Erfolgt zwar die geplante Investition, wird aber in der Folge die gesetzlich vorgeschriebene Nutzung bzw. der gesetzlich vorgeschriebene Nutzungszeitraum nicht eingehalten, ist sowohl der Abzug des Investitionsabzugsbetrags als auch die außerbilanzielle Hinzurechnung des Investitionsabzugsbetrags sowie die Herabsetzung der Anschaffungs- oder Herstellungskosten und die Verringerung der Bemessungsgrundlage für die Abschreibungen wieder rückgängig zu machen.
Die Berichtigungen sind auch dann vorzunehmen, wenn die entsprechenden Steuer- oder Feststellungsbescheide bereits bestandskräftig geworden sind.

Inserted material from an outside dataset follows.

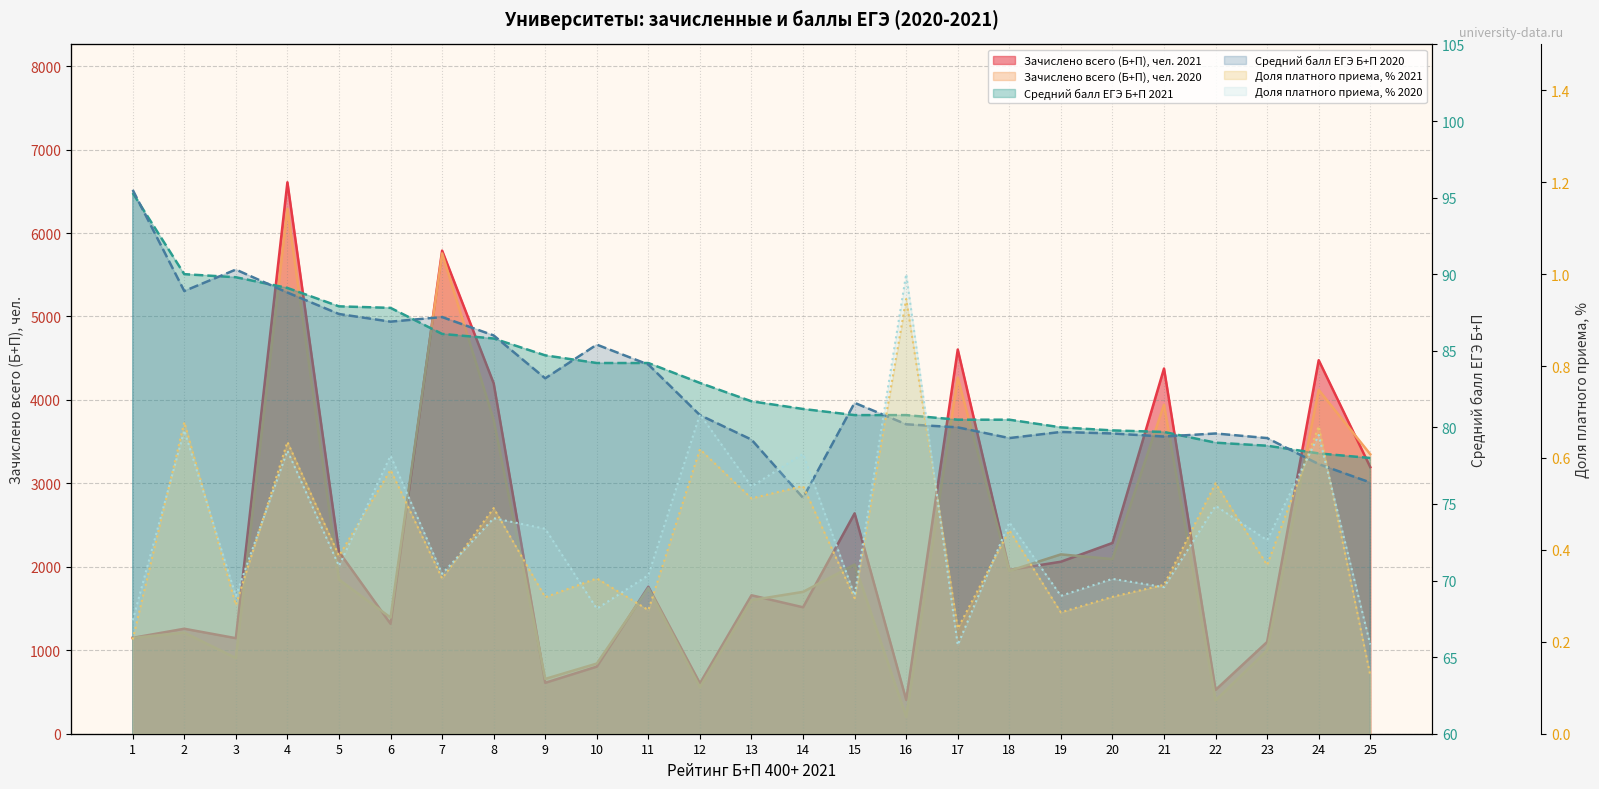

Rank the series by their maximum value, from lowest to highest.

Доля платного приема, % 2021, Доля платного приема, % 2020, Средний балл ЕГЭ Б+П 2021, Средний балл ЕГЭ Б+П 2020, Зачислено всего (Б+П), чел. 2020, Зачислено всего (Б+П), чел. 2021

Die wiederholte Beanspruchung von Investitionsabzugsbeträgen für bestimmte Investitionen nach Ablauf des vorangegangenen Investitionszeitraums ist nur zulässig, wenn der Steuerpflichtige ausreichend begründet, weshalb die Investitionen trotz gegenteiliger Absichtserklärungen bislang noch nicht durchgeführt wurden, aber dennoch weiterhin geplant sind. Das gilt auch dann, wenn der Steuerpflichtige bei der erneuten Geltendmachung die Anzahl dieser Wirtschaftsgüter erhöht oder vermindert.

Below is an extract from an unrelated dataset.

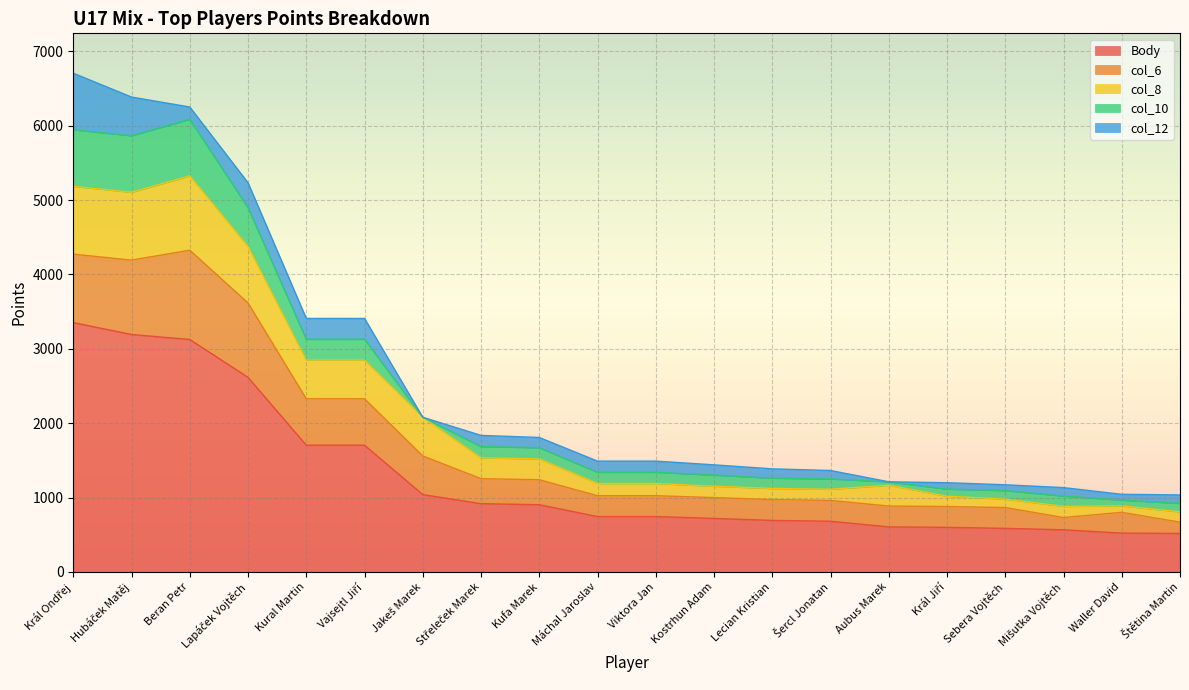

What position from the left is Beran Petr?

3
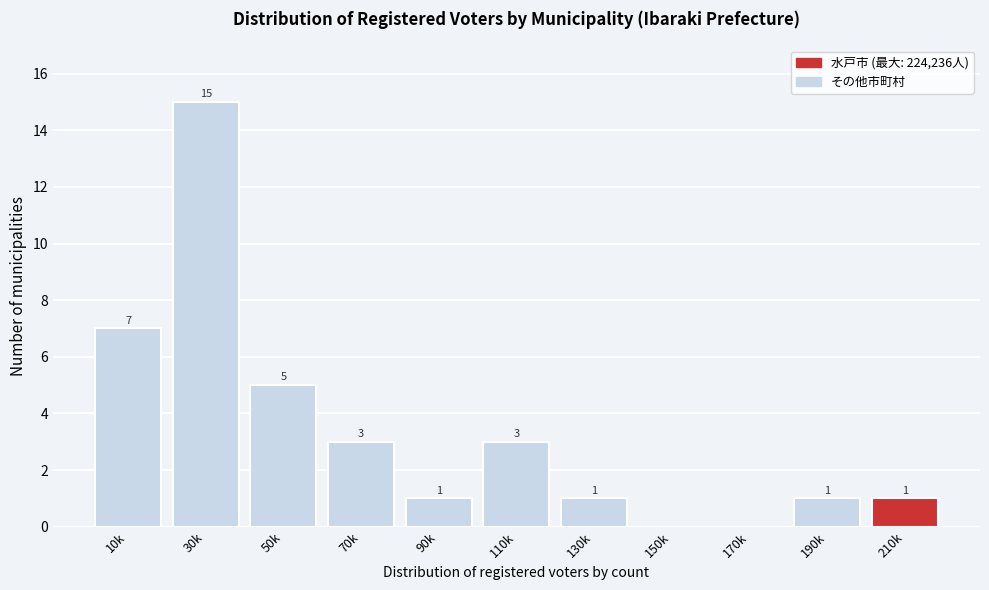

Reading left to right, list all the values displayed in this chart.

10k=7	30k=15	50k=5	70k=3	90k=1	110k=3	130k=1	150k=0	170k=0	190k=1	210k=1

Die Sonderabschreibung nach § 7 g EStG
Kleine und mittlere Unternehmen, die die o.g. Betriebsgrößenmerkmale am Ende des Wirtschaftsjahres, das dem Wirtschaftsjahr einer Anschaffung oder Herstellung eines Wirtschaftsgutes vorangeht, nicht überschreiten, können im Jahr der Anschaffung bzw. Herstellung eines neuen oder gebrauchten Wirtschaftsgutes und in den folgenden vier Jahren eine Sonderabschreibung nach § 7 g Abs. 5 EStG von insgesamt bis zu 20 Prozent der Kosten geltend machen.

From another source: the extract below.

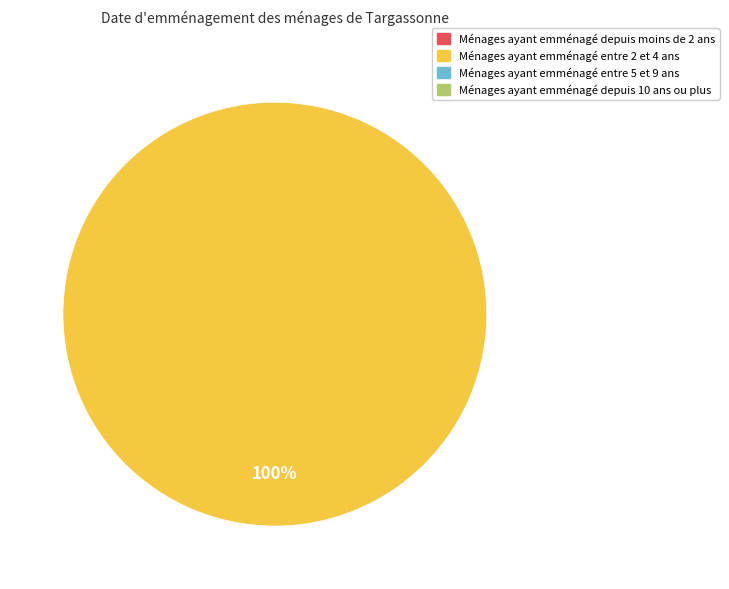

Is direction=1 (io_index=7) the majority of the pie?

Yes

Die Sonderabschreibung kann neben der normalen Abschreibung geltend gemacht werden. Voraussetzung ist jedoch, dass das Wirtschaftsgut ab dem Tag der Lieferung oder Herstellung mindestens bis zum Ende des dem Wirtschaftsjahres der Anschaffung oder Herstellung folgenden Wirtschaftsjahres in einer inländischen Betriebsstätte des (begünstigten) Betriebs des Steuerpflichtigen verbleiben muss. Außerdem muss der Steuerpflichtige das Wirtschaftsgut in diesem Zeitraum ausschließlich oder fast ausschließlich betrieblich nutzen. Das bedeutet nach Ansicht der Finanzverwaltung, dass das Wirtschaftsgut nicht zu mehr als zehn Prozent außerbetrieblich genutzt werden darf. Dies kann vor allem bei auch privat genutzten Pkws problematisch sein.
Stellt sich später heraus, dass diese Voraussetzungen nicht erfüllt werden, sind entsprechende Steuer- und Feststellungsbescheide zu ändern. Dies gilt auch, wenn sie bereits bestandskräftig geworden sind.
Macht ein Steuerpflichtiger im Investitionsjahr zusätzlich zum Investitionsbetrag eine Sonderabschreibung der bereits um 40 Prozent verminderten Anschaffungs- und Herstellungskosten (s. o.) geltend, beträgt die Gesamtabschreibung bis zum Ende des Erstjahres 52 Prozent zzgl. lineare Afa.